* [What to produce]: What's needed is an exact copy of the lines from the one that contains "Odadaki açık cama iyice sokulmuş, si" to the end of the data below, leaving the pictures out.

Collected data:
==*==

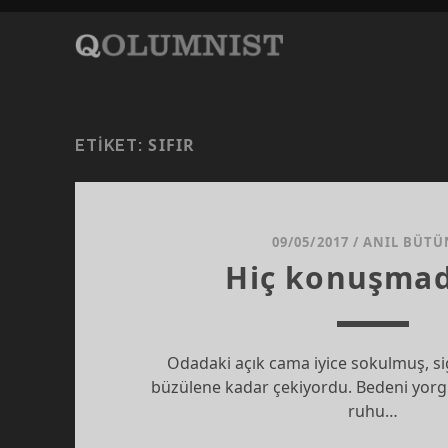
SIFIR
ETIKET:
09/05/2017
/
ANIL BÜTÜ
Hiç konuşma
Odadaki açık cama iyice sokulmuş, si
büzülene kadar çekiyordu. Bedeni yor
ruhu…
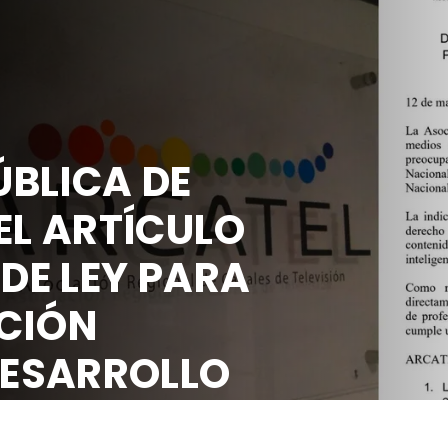
BLICA DE
EL ARTÍCULO
 DE LEY PARA
CIÓN
DESARROLLO
OCIAL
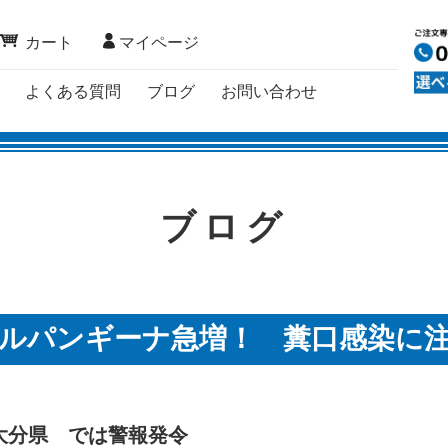
カート
マイページ
よくある質問
ブログ
お問い合わせ
ブログ
ルパンギーナ急増！ 糞口感染に
大分県 では警報発令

==*==

* [Problem solution]:
Odadaki açık cama iyice sokulmuş, si
büzülene kadar çekiyordu. Bedeni yor
ruhu…
BLICA DE
EL ARTÍCULO
 DE LEY PARA
CIÓN
DESARROLLO
OCIAL
カート
マイページ
よくある質問
ブログ
お問い合わせ
ブログ
ルパンギーナ急増！ 糞口感染に
大分県 では警報発令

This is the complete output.